Most people who are moving ask for a home with specific features (a certain number of bedrooms or bathrooms etc.) which is located in a good community. However, it is important to keep in mind that your “good community” can be very different from that of the agent helping you find a home.
What most people need to do is consider how a community will meet their lifestyle needs and how “safe” in quotations because no community is 100% safe. Your local police department maintains crime statistics from FBI reports and is and excellent source of crime information. Other sources include on-line reports from the FBI and reports from private sources. When evaluating crime statistics, you may want to consider property crimes versus personal crimes. Property crimes range from vandalism to burglary. Most communities have some level of history with property crimes, so it necessary to evaluate the extent of the crimes. Personal crimes can range from harassment to homicide. Understandably, most people would not like to live in a community that has a high record of personal crimes. When choosing a neighborhood, consider if you can go out at night with a reasonable level of certainty you won’t be a victim of a personal crime. Keep in mind that statistical reports don’t always tell the whole story; in urban areas, for example, the distance of a few blocks can make a big difference in how “safe” a community is.

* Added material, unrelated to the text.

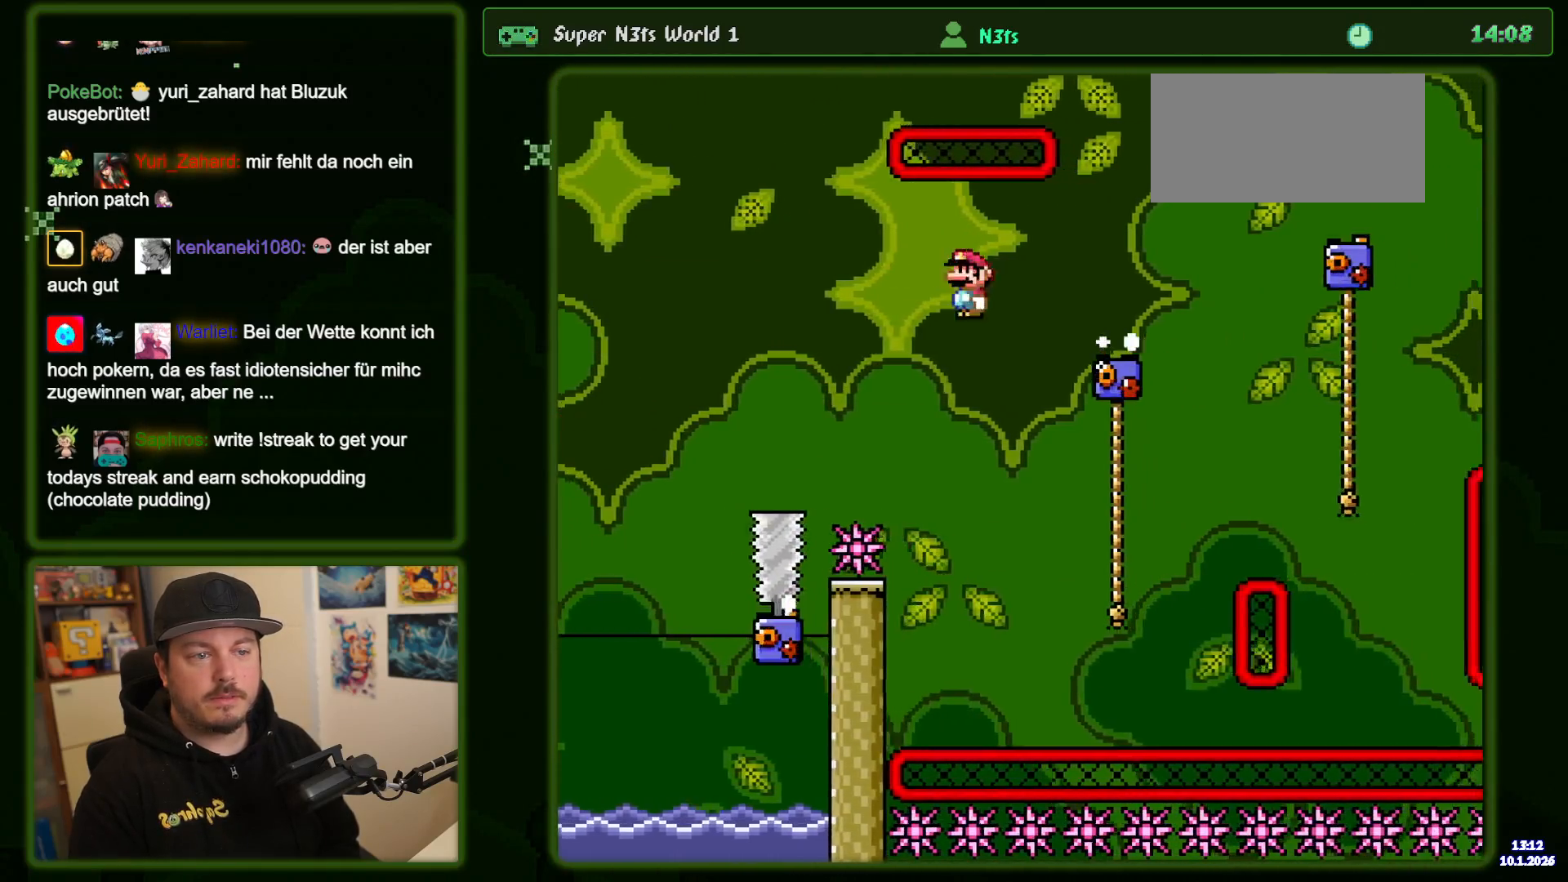
{"buttons": ["B", "Y", "DPAD_RIGHT"]}
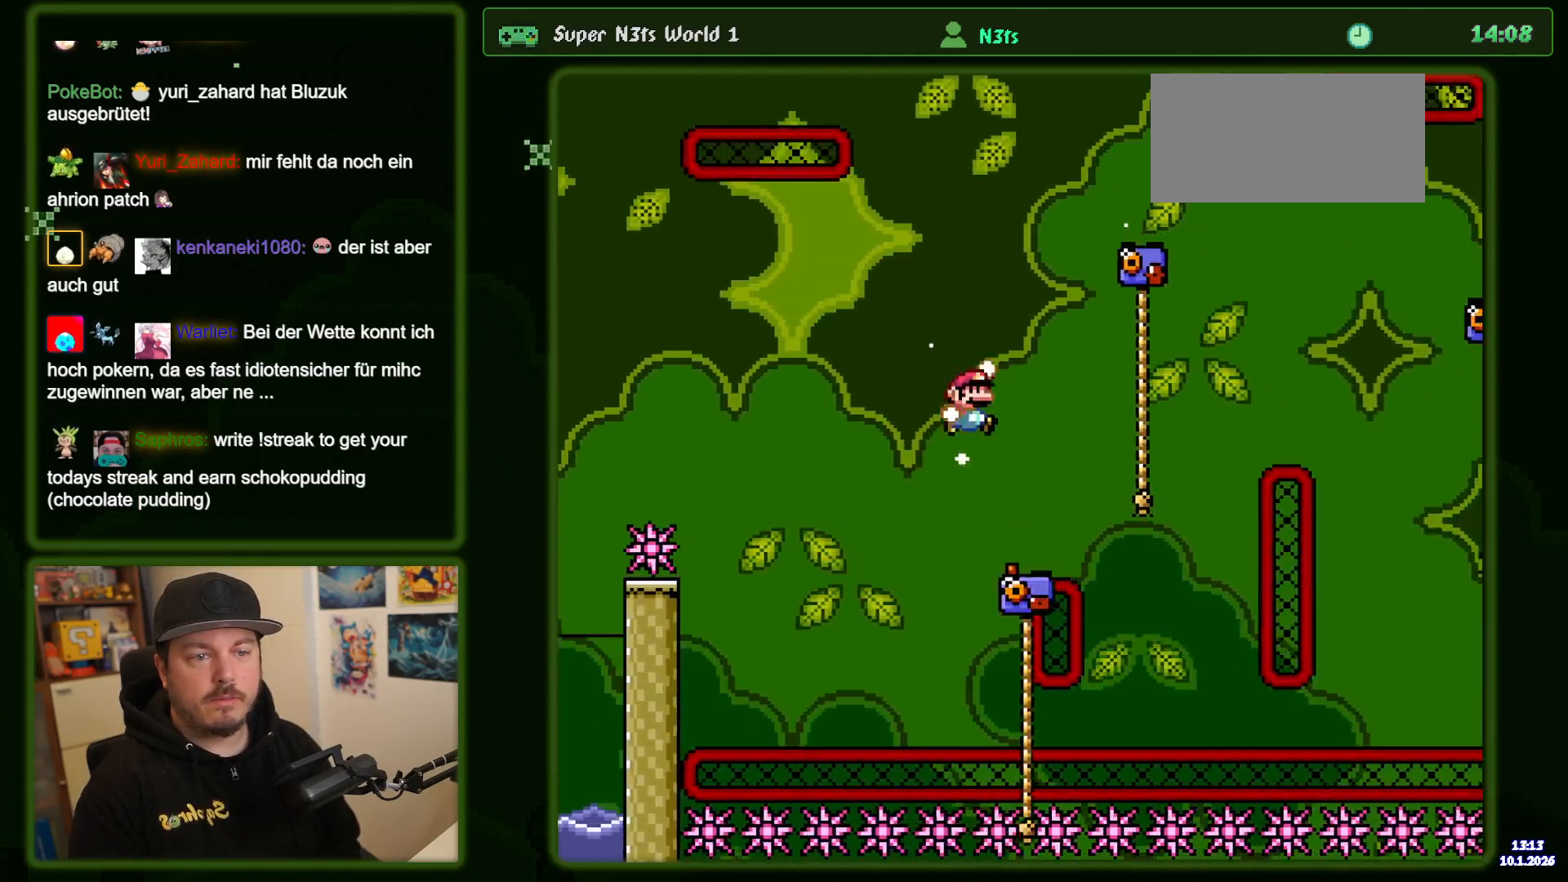
{"buttons": ["B", "Y", "DPAD_RIGHT"], "events": [[167, "B", "up"], [467, "B", "down"]]}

Another consideration is what is your preferred lifestyle and how can your community fulfill those needs. One way to evaluate your lifestyle needs is to make a list of all the activities you like to do in your current community and those you’d like to be able to do in your new community. Also write what you don’t like about where you live now. Do you like a busy community with lots of activities? Do you like outdoor activities? It is important to have a variety of restaurants and shopping within a certain distance? Do you like seclusion? What community public resources do you currently use (schools, community colleges, library, daycare, recreation center)? Rank these preferences in order and seek communities that meet most of your needs. It doesn’t hurt to create a list of resources for each community you’re considering. Many times the local city hall will have a packet of community resources.
Do your homework in choosing a community. Click here for our community guide. A really nice home in a not-so-nice neighborhood is not necessarily a good investment, but a home in the right community can make your home ownership experience both satisfying and financially rewarding.